Nonostante questo panorama di incertezze, nella legge n. 178/2020 (c.d. “Legge di Bilancio 2021”) è comunque delineato un complesso meccanismo volto ad incentivare un ricambio generazionale: in particolare, con tale meccanismo si vuole favorire, da un lato, l’ingresso di risorse giovani nel mondo del lavoro e, dall’altro, la fruizione di percorsi di uscita da parte delle risorse attualmente in forza.

In questa sede ci occuperemo del primo profilo, ossia della disciplina sull’ingresso di nuova forza lavoro in azienda, rimandando ad altra sede l’analisi del secondo profilo, ossia l’incentivazione all’esodo del personale già occupato in azienda.

Orbene, la disciplina sulle nuove assunzioni prevista dalla c.d. “Legge di Bilancio 2021” è essenzialmente fondata su due bonus: il c.d. “Bonus Donna” (cfr. art. 1, commi 16-19, legge n. 178/2020) e il c.d. “Bonus Under 36” (cfr. art. 1, commi 10-15, legge n. 178/2020).

Il primo bonus, come lascia intuire il nome, vuole incoraggiare un “incremento occupazionale netto” della manodopera femminile (cfr. art. 1, comma 17, legge n. 178/2020) recuperando l’esonero contributivo già previsto dalla “Legge Fornero” e portandolo al 100%, sino ad un limite massimo di 6.000 euro l’anno. L’esonero in questione, che per le aziende rappresenta un risparmio di spesa non indifferente, è destinato a coprire le assunzioni – da effettuarsi nel biennio 2021-2022 – di donne “prive di un impiego regolarmente retribuito” (i) da almeno 6 mesi, se residenti in aree svantaggiate, oppure (ii) da almeno 24 mesi, a prescindere dal luogo di residenza (cfr. art. 4, comma 11, legge n. 92/2012).

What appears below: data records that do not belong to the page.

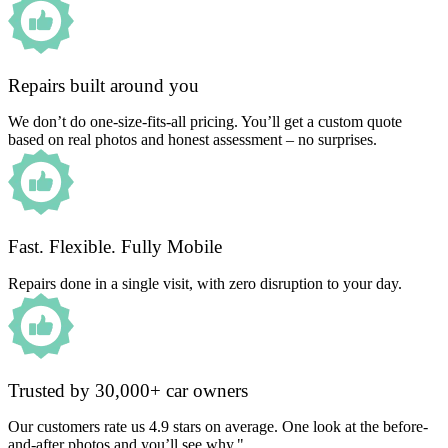
Repairs built around you
We don’t do one-size-fits-all pricing. You’ll get a custom quote
based on real photos and honest assessment – no surprises.
Fast. Flexible. Fully Mobile
Repairs done in a single visit, with zero disruption to your day.
Trusted by 30,000+ car owners
Our customers rate us 4.9 stars on average. One look at the before-
and-after photos and you’ll see why."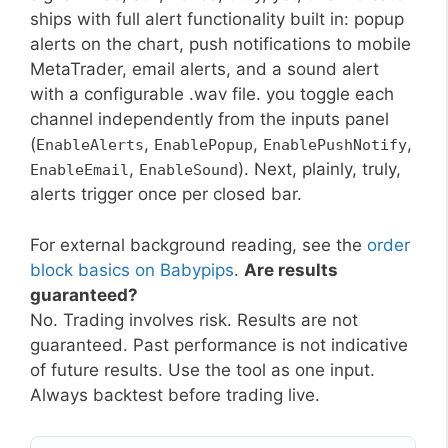
ships with full alert functionality built in: popup
alerts on the chart, push notifications to mobile
MetaTrader, email alerts, and a sound alert
with a configurable .wav file. you toggle each
channel independently from the inputs panel
(
,
,
,
EnableAlerts
EnablePopup
EnablePushNotify
,
). Next, plainly, truly,
EnableEmail
EnableSound
alerts trigger once per closed bar.
For external background reading, see the
order
block basics on Babypips
.
Are results
guaranteed?
No. Trading involves risk. Results are not
guaranteed. Past performance is not indicative
of future results. Use the tool as one input.
Always backtest before trading live.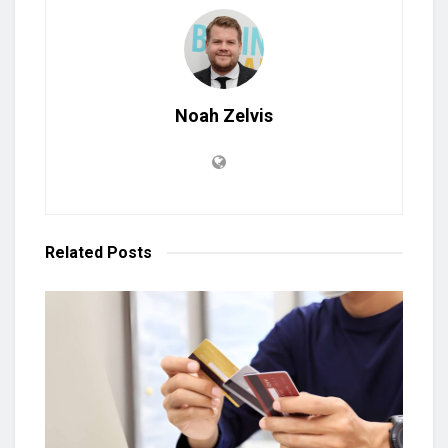
Noah Zelvis
Related
Posts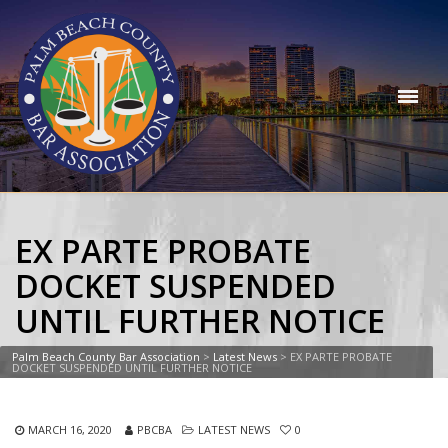
EX PARTE PROBATE
DOCKET SUSPENDED
UNTIL FURTHER NOTICE
Palm Beach County Bar Association
>
Latest News
>
EX PARTE PROBATE
DOCKET SUSPENDED UNTIL FURTHER NOTICE
MARCH 16, 2020
PBCBA
LATEST NEWS
0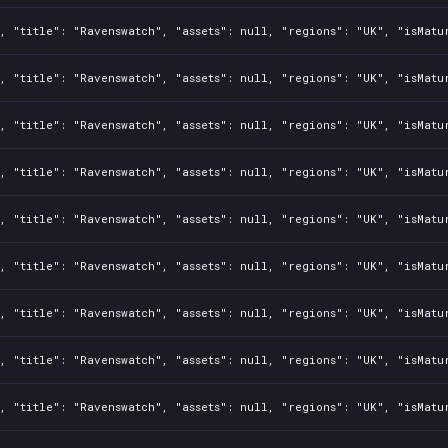
, "title": "Ravenswatch", "assets": null, "regions": "UK", "isMatu
, "title": "Ravenswatch", "assets": null, "regions": "UK", "isMatu
, "title": "Ravenswatch", "assets": null, "regions": "UK", "isMatu
, "title": "Ravenswatch", "assets": null, "regions": "UK", "isMatu
, "title": "Ravenswatch", "assets": null, "regions": "UK", "isMatu
, "title": "Ravenswatch", "assets": null, "regions": "UK", "isMatu
, "title": "Ravenswatch", "assets": null, "regions": "UK", "isMatu
, "title": "Ravenswatch", "assets": null, "regions": "UK", "isMatu
, "title": "Ravenswatch", "assets": null, "regions": "UK", "isMatu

Il secondo bonus, anche qui come lascia intuire il nome, vuole incoraggiare invece “l’occupazione giovanile stabile” (cfr. art. 1, comma 10, legge n. 178/2020), vale a dire di risorse che, a prescindere dal genere, non abbiano ancora compiuto 36 anni nel 2021 e non siano già stati assunte in passato – presso lo stesso datore oppure presso altro datore di lavoro – con contratto a tempo indeterminato. Anche in questo caso l’incentivo è riconosciuto nella misura del 100 per cento e nel limite di 6.000 euro annui; il periodo di fruizione, di base pari a 36 mesi, è elevato a 48 mesi se la sede in cui ha luogo l’assunzione è ubicata in “Abruzzo, Molise, Campania, Basilicata, Sicilia, Puglia, Calabria e Sardegna” (cfr. art. 1, comma 11, legge n. 178/2020).

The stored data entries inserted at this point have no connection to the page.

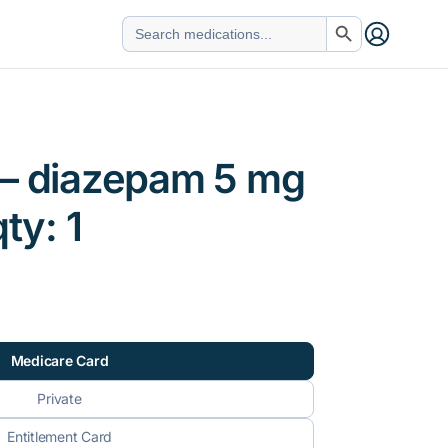
Search Button
Search
for:
 – diazepam 5 mg
qty: 1
Medicare Card
Private
Entitlement Card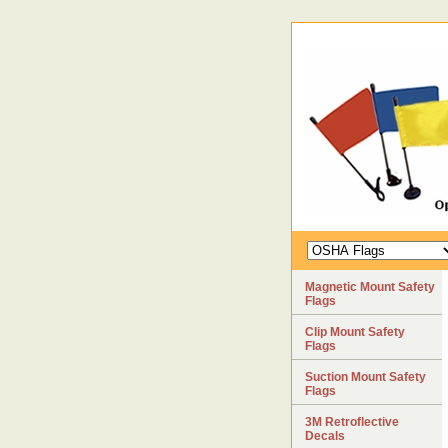
Magnetic Mount Safety
Flags
Clip Mount Safety
Flags
Suction Mount Safety
Flags
3M Retroflective
Decals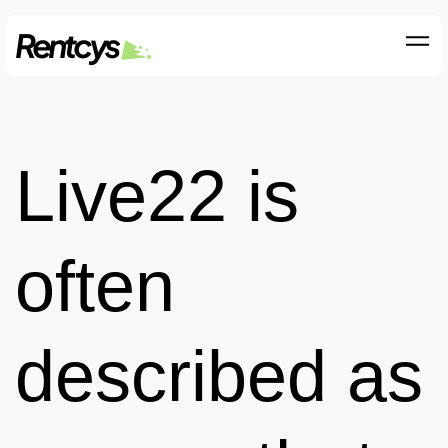
Live22 is
often
described as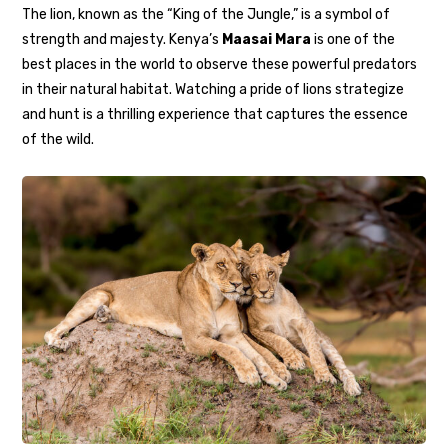
The lion, known as the “King of the Jungle,” is a symbol of
strength and majesty. Kenya’s
Maasai Mara
is one of the
best places in the world to observe these powerful predators
in their natural habitat. Watching a pride of lions strategize
and hunt is a thrilling experience that captures the essence
of the wild.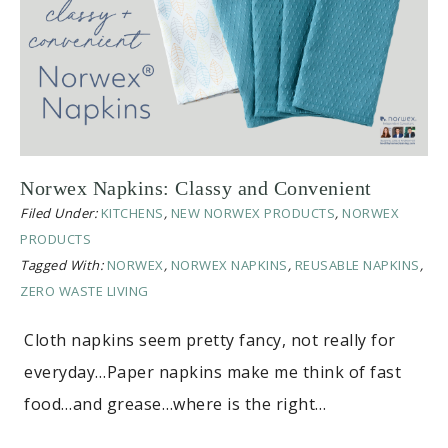
Norwex Napkins: Classy and Convenient
Filed Under:
KITCHENS
,
NEW NORWEX PRODUCTS
,
NORWEX
PRODUCTS
Tagged With:
NORWEX
,
NORWEX NAPKINS
,
REUSABLE NAPKINS
,
ZERO WASTE LIVING
Cloth napkins seem pretty fancy, not really for
everyday…Paper napkins make me think of fast
food…and grease…where is the right…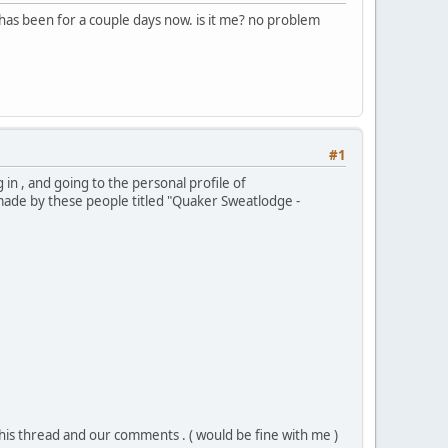
has been for a couple days now. is it me? no problem
#1
 in , and going to the personal profile of
made by these people titled "Quaker Sweatlodge -
his thread and our comments . ( would be fine with me )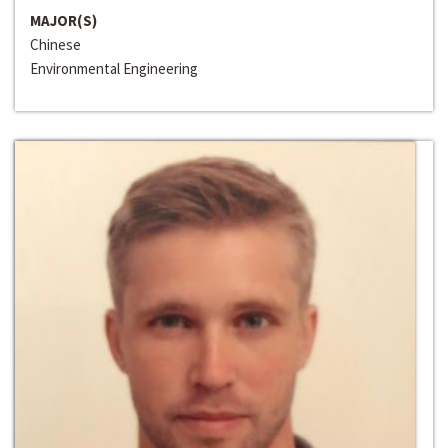
MAJOR(S)
Chinese
Environmental Engineering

Se questi incentivi rappresentano un input verso l’ammodernamento “dall’esterno” delle realtà produttive italiane, vi sono nondimeno altri strumenti che, per contro, tendono verso un ammodernamento “dall’interno”: il riferimento è, tra tutti, allo strumento denominato “Fondo Nuove Competenze”, espressamente volto a “realizzare specifiche intese di rimodulazione dell’orario di lavoro per mutate esigenze organizzative e produttive dell’impresa ovvero per favorire percorsi di ricollocazione dei lavoratori” mediante la conversione di parte dell’orario di lavoro di quest’ultimi in corsi di formazione di qualsiasi genere (cfr. art. 88, comma 1, d.l. n. 34/2020).

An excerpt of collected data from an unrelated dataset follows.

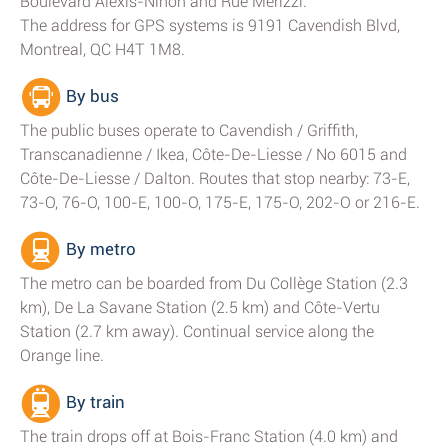
Boulevard Alexis-Nihon and Rue Merizzi.
The address for GPS systems is 9191 Cavendish Blvd,
Montreal, QC H4T 1M8.
By bus
The public buses operate to Cavendish / Griffith,
Transcanadienne / Ikea, Côte-De-Liesse / No 6015 and
Côte-De-Liesse / Dalton. Routes that stop nearby: 73-E,
73-O, 76-O, 100-E, 100-O, 175-E, 175-O, 202-O or 216-E.
By metro
The metro can be boarded from Du Collège Station (2.3
km), De La Savane Station (2.5 km) and Côte-Vertu
Station (2.7 km away). Continual service along the
Orange line.
By train
The train drops off at Bois-Franc Station (4.0 km) and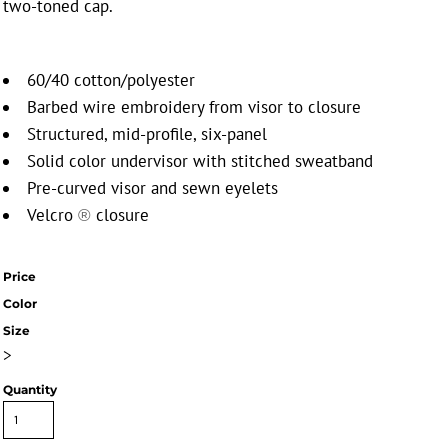
two-toned cap.
60/40 cotton/polyester
Barbed wire embroidery from visor to closure
Structured, mid-profile, six-panel
Solid color undervisor with stitched sweatband
Pre-curved visor and sewn eyelets
Velcro
closure
®
Price
Color
Size
>
Quantity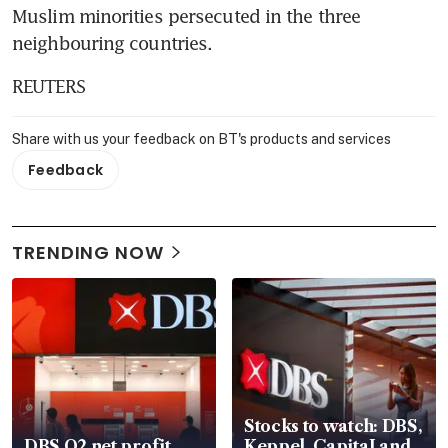
Muslim minorities persecuted in the three 
neighbouring countries.
REUTERS
Share with us your feedback on BT's products and services
Feedback
TRENDING NOW
Stocks to watch: DBS,
DBS Q2 net profit
Keppel, CapitaLand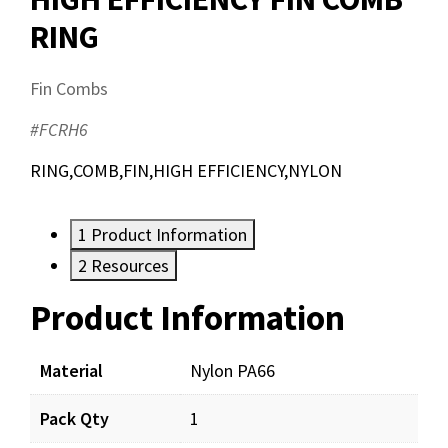
RING
Fin Combs
#FCRH6
RING,COMB,FIN,HIGH EFFICIENCY,NYLON
1
Product Information
2
Resources
Product Information
Resources
Material
Nylon PA66
Pack Qty
1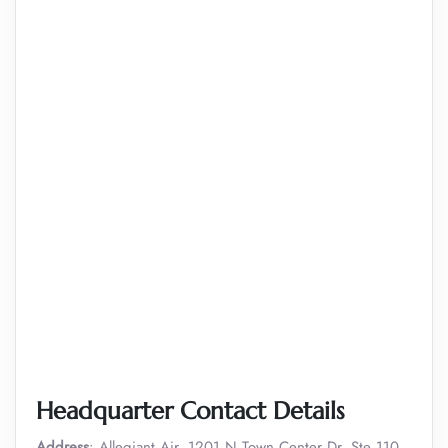
Headquarter Contact Details
Address
: Allegiant Air, 1201 N Town Center Dr, Ste 110,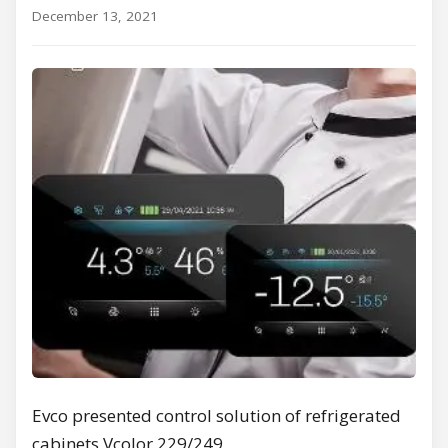
December 13, 2021
Evco presented control solution of refrigerated
cabinets Vcolor 229/249.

Tale strumento, operativo sin dalla metà del 2020 (e, in base agli attuali rumors, utilizzabile anche nel 2021), ha fatto registrare sinora 4,3 milioni di ore di lavoro convertite in formazione, con il coinvolgimento di circa 50.000 lavoratori.

Ciò detto, l’alternativa che si prospetta per i datori di lavoro durante il 2021 è, ancora una volta, tra il mantenere immutata la propria forza lavoro, oppure cambiarla a seconda di quelle che sono – e saranno – le mutevoli esigenze del mercato. Si tratta di un’alternativa non semplice, poiché i bonus citati ed il Fondo Competenze sono entrambi soggetti a particolari condizioni (ad es.: la fruizione dell’incentivo “Under 36” impedisce di procedere, nei nove mesi successivi alla fruizione, a licenziamenti per giustificato motivo oggettivo e/o collettivi; d’altro canto, l’operatività del Fondo Nuove Competenze è condizionata al previo raggiungimento di un accordo sindacale).

Chiaro, poi, che dietro tale alternativa si cela la secolare sfida tra insider ed outsider del mondo del lavoro, tutt’altro che certa o prevedibile. A fare da arbitro in questa contesa saranno senz’altro le aziende, con le opzioni messe a loro disposizione; ma il terreno di gioco è quello disegnato dal Legislatore.